SELECTION =
○ ○ ○

I'll discuss this, and the 'coastal plain' term with @devosbr and come back.

Anyhow, I find the value 'Zeepolders' for soiltypes occurring everywhere in Flanders quite confusing. I prefer not to keep this Type_class information from the raw datasource in the result in R but rather choose a proper approach for setting bsm_ge_coastalplain - which may be the last one, using bsm_ge_region.

Whether the spatial occurrence of Type_class == "Zeepolders" should be considered a problem in the raw data source at DOV or not, is another matter.

florisvdh commented 4 years ago

A nice addition would be to have the option to add _explan versions of the selection of variables in soilmap_simple, similar to those of the raw soilmap data source.

Using _explan variables to use as labels is the way to go indeed, it was all there already :satisfied:! No need for matching with separate explanatory lists as I was thinking yesterday. The number of unique values match in the raw data source, between c("bsm_mo_substr", bsm_mo_tex", bsm_mo_drain", bsm_mo_prof", bsm_mo_parentmat", bsm_mo_profvar") and their _explan counterparts (by all that I refer to the original variables behind it). That is why the factor levels were aligned when coding read_soilmap(use_processed = FALSE).

I'll check what's the effect on object size as discussed with @hansvancalster , to conclude how to best (optionally) return the _explan info in the result of read_soilmap(use_processed = TRUE).

As soilmap_simple will probably need an update (because of bsm_ge_coastalplain), the best way to go will be to store the _explan levels in an extra table within the GeoPackage, in order to easily extract it with the function.

○ ○ ○

RECORDS SHOWN =
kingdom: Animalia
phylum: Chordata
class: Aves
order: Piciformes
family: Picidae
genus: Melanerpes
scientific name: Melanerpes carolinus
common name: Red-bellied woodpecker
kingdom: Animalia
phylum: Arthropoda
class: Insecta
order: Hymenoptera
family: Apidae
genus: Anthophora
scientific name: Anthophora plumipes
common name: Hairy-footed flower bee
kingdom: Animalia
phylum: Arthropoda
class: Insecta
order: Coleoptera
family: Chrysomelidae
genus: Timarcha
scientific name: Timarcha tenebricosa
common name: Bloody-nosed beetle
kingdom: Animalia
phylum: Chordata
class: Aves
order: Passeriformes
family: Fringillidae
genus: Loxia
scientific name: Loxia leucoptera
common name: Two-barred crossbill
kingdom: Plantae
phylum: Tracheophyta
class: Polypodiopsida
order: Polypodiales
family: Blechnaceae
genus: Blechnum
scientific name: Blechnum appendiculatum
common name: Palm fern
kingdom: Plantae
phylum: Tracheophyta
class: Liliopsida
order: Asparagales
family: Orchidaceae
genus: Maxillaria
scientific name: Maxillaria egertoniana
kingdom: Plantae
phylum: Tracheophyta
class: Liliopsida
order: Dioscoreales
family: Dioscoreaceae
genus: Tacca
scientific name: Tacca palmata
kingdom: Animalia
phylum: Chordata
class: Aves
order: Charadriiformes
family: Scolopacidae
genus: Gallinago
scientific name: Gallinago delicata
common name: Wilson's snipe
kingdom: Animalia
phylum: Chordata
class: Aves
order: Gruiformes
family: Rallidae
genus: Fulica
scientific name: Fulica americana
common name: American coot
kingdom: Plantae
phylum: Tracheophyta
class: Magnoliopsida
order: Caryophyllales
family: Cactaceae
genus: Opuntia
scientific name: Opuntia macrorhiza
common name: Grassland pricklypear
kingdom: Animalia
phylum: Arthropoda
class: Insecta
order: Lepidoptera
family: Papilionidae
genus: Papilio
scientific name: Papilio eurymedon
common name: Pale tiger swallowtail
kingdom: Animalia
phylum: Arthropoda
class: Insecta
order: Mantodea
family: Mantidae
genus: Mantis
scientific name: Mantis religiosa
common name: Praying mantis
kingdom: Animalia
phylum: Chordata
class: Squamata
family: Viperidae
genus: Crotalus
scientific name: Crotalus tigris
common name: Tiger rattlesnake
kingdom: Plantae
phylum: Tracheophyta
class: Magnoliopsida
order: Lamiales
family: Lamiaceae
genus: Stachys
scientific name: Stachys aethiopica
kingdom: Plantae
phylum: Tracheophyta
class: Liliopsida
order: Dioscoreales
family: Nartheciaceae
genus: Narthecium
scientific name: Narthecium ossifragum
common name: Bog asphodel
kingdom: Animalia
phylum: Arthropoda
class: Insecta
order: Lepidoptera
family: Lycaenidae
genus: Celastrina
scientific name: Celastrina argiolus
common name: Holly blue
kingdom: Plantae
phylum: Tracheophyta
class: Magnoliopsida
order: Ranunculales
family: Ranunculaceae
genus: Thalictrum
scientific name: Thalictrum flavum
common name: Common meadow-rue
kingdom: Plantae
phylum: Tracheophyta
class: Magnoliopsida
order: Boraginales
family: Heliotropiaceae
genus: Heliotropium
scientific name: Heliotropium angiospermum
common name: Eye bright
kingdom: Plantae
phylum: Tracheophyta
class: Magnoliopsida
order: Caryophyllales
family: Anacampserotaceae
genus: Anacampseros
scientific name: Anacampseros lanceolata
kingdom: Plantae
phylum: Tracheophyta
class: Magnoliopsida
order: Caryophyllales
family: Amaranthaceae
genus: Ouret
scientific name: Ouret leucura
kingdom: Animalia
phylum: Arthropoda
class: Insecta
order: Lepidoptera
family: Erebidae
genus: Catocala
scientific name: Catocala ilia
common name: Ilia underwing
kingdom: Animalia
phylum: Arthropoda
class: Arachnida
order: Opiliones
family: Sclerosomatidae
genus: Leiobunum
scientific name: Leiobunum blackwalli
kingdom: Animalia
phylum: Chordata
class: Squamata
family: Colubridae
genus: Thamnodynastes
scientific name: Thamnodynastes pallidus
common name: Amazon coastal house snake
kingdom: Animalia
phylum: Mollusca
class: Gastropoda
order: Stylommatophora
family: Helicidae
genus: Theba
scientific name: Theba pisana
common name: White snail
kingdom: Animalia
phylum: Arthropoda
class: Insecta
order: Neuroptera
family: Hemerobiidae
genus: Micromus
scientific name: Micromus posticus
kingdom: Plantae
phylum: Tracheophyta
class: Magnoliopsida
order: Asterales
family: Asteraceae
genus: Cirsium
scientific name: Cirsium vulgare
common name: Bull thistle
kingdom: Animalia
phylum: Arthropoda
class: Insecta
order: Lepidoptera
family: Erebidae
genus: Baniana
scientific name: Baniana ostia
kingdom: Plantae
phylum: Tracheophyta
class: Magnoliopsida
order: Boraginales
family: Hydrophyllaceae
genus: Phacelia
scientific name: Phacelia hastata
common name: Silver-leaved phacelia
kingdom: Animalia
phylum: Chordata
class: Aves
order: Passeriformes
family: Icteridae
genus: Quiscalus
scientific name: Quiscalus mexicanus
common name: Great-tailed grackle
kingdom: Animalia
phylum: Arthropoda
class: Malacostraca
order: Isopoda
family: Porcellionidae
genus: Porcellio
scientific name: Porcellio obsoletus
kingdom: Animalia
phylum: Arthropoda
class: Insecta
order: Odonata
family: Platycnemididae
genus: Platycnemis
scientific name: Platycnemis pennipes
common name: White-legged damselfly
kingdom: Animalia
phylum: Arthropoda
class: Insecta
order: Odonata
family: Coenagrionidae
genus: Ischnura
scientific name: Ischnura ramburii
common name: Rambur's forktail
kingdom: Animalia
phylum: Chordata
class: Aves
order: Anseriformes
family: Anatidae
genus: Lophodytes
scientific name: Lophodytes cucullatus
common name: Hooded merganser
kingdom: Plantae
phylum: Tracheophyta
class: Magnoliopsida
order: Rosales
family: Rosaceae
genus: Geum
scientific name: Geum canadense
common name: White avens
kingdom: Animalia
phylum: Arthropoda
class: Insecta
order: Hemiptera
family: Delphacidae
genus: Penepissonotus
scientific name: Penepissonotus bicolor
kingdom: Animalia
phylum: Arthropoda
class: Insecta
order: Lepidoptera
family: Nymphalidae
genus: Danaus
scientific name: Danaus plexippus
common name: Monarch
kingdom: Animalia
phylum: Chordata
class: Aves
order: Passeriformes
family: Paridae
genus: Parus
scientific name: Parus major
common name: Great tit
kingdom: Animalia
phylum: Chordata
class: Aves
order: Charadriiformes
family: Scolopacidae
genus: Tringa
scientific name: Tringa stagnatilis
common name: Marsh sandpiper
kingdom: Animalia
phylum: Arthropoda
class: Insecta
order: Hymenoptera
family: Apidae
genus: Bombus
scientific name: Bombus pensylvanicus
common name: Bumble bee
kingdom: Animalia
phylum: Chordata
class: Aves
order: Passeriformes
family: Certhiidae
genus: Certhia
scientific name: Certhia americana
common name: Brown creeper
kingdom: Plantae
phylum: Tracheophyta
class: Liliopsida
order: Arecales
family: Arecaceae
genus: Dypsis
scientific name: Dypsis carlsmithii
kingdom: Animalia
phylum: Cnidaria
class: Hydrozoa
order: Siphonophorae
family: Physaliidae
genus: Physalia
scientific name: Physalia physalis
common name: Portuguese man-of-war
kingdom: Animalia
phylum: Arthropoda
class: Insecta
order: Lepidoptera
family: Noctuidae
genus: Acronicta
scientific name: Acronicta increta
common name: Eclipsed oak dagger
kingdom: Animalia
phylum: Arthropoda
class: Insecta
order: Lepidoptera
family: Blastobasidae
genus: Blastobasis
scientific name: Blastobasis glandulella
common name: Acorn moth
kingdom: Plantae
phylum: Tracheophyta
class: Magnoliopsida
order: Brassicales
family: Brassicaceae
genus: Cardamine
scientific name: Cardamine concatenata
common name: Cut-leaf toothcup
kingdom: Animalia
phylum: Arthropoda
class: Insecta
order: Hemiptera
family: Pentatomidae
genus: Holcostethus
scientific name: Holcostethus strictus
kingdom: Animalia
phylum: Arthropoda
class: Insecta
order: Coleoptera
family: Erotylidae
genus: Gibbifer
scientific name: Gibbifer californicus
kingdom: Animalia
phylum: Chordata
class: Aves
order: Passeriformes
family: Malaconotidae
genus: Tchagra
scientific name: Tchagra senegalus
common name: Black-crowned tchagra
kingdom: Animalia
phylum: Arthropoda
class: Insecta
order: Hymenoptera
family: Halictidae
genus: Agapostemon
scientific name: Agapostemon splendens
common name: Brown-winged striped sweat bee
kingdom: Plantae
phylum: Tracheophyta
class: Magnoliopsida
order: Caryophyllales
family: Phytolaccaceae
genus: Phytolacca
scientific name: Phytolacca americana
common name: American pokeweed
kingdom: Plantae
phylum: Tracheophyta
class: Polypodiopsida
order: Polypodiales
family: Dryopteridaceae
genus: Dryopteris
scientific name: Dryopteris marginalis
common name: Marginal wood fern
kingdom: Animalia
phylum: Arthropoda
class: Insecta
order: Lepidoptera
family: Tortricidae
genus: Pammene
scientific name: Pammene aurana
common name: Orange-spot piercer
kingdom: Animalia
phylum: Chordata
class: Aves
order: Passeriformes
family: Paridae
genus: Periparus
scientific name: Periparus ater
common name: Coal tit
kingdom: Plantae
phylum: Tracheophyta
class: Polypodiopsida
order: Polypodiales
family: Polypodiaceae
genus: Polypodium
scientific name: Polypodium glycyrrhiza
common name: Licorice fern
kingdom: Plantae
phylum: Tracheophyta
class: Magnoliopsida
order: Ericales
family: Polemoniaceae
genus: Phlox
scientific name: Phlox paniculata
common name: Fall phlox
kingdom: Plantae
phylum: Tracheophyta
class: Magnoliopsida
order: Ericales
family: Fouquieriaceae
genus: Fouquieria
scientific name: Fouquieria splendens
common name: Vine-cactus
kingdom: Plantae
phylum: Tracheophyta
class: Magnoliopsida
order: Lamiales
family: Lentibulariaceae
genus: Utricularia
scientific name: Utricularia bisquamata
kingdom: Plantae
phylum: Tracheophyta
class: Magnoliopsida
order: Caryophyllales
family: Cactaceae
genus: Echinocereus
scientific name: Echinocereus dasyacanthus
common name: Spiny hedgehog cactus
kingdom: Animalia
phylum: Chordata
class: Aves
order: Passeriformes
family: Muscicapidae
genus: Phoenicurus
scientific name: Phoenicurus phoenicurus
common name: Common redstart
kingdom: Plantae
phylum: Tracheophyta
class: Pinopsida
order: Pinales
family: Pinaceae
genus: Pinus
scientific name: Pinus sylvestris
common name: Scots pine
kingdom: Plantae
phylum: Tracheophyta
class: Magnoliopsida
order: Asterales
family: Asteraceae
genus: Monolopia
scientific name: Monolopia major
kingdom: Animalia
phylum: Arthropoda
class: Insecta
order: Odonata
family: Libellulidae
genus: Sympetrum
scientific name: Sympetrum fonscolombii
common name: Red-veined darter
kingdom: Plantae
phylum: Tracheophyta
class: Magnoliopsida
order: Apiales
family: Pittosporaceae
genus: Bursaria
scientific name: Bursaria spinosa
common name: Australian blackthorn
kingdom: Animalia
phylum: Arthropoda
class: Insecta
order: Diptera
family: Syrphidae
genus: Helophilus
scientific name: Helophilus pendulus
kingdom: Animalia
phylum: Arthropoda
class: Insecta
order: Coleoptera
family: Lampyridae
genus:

○ ○ ○

GIVEN REQUEST 1 =
Print the part of the soil map discussion starting at "Anyhow, I find" and ending at "soilmap data source.".
GIVEN REQUEST 2 =
Answer these questions from the soil map discussion:
(a) Which variable may be used to set bsm_ge_coastalplain?
(b) With whom will the effect on object size be checked?
(c) Where would it be best to store the _explan levels?
GIVEN REQUEST 3 =
List every variable name given inside c(...) in the soil map discussion.
You can complete this work without the records.

EXPECTED OUTPUT 1 =
Anyhow, I find the value 'Zeepolders' for soiltypes occurring everywhere in Flanders quite confusing. I prefer not to keep this Type_class information from the raw datasource in the result in R but rather choose a proper approach for setting bsm_ge_coastalplain - which may be the last one, using bsm_ge_region.

Whether the spatial occurrence of Type_class == "Zeepolders" should be considered a problem in the raw data source at DOV or not, is another matter.

florisvdh commented 4 years ago

A nice addition would be to have the option to add _explan versions of the selection of variables in soilmap_simple, similar to those of the raw soilmap data source.

EXPECTED OUTPUT 2 =
(a) bsm_ge_region
(b) @hansvancalster
(c) In an extra table within the GeoPackage

EXPECTED OUTPUT 3 =
bsm_mo_substr
bsm_mo_tex
bsm_mo_drain
bsm_mo_prof
bsm_mo_parentmat
bsm_mo_profvar